WASHINGTON — President Donald Trump said Monday he would have stormed into the Florida high school to stop the gunman perpetrating the nation’s latest mass shooting “even if I didn’t have a weapon” as he lambasted the inaction of a sheriff’s deputy assigned to the school.
“You don’t know until you test it, but I think, I really believe I’d run in there, even if I didn’t have a weapon, and I think most of the people in this room would have done that too,” Trump told a gathering of US governors at the White House.
Signaling more than one sheriff’s deputy was at fault, Trump said the Broward County Sheriff’s deputies who remained outside the school as the shooting unfolded “weren’t exactly Medal of Honor winners” and said “the way they performed was frankly disgusting.”
“The way they performed was really a disgrace,” Trump added.
Armed Parkland officer believed shots came from outside school, attorney says
White House press secretary Sarah Sanders later said Trump was touting his willingness to be a leader.
Asked by CNN’s Jim Acosta if the President has been trained in using a handgun or firearm, Sanders said “I don’t think that was the point he was making. He was saying that he would be a leader and would want to take a courageous action.
“A lot of the individuals that helped protect others that day weren’t carrying firearms, which i think shows that you can be helpful in that process without it,” she added.
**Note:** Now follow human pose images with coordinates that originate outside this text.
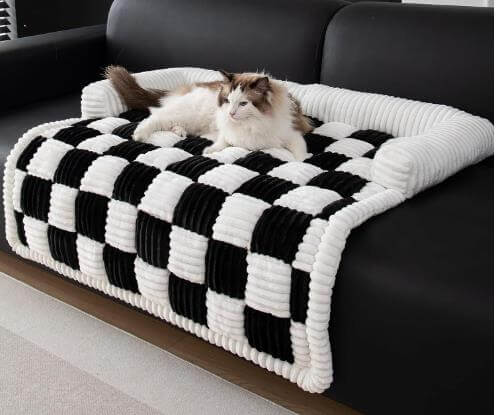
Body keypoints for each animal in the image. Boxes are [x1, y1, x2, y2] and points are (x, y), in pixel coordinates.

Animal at [106, 66, 312, 161]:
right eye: (228, 100)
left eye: (243, 103)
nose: (231, 114)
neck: (252, 123)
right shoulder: (227, 132)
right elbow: (222, 143)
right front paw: (209, 151)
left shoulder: (293, 136)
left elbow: (300, 155)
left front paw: (299, 163)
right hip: (185, 113)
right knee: (154, 117)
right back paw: (139, 135)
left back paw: (179, 132)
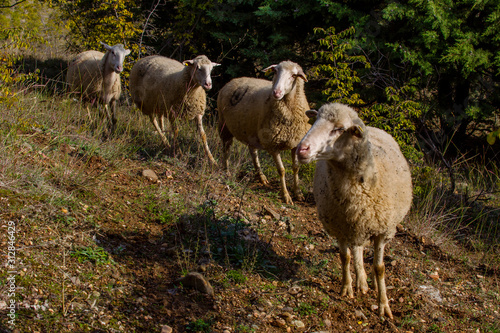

Trump has signaled his support for raising the minimum age to purchase semiautomatic rifles, improving the background check system and arming teachers in the wake of the Parkland shooting, but has yet to back specific legislation that would accomplish those goals.
Last week, Trump called out Scot Peterson, the armed school resource officer who stayed outside Marjory Stoneman Douglas High School as the shooting unfolded, saying he “didn’t have the courage.”
On Monday, Trump said Peterson “choked.”
CNN’s Jake Tapper reported last week that three other Broward County Sheriff’s deputies were also outside the school and had not entered. The deputies had their pistols drawn and were behind their vehicles, the sources said, and not one of them went into the school.
Peterson’s attorney rejected criticism of his client’s actions in a statement Monday, saying “the allegations that Mr. Peterson was a coward and that his performance, under the circumstances, failed to meet the standards of police officers are patently untrue.”
The Broward County Sheriff’s deputies’ actions were not the only law enforcement actions Trump has criticized in the wake of the shooting. Trump has also lambasted the FBI for its failure to act on a tip it received about the Parkland school shooter before the shooting.
“Very sad that the FBI missed all of the many signals sent out by the Florida school shooter. This is not acceptable,” Trump said in a tweet last week, before attempting to tie the FBI’s failure to its investigation of potential collusion between the Trump campaign and Russia.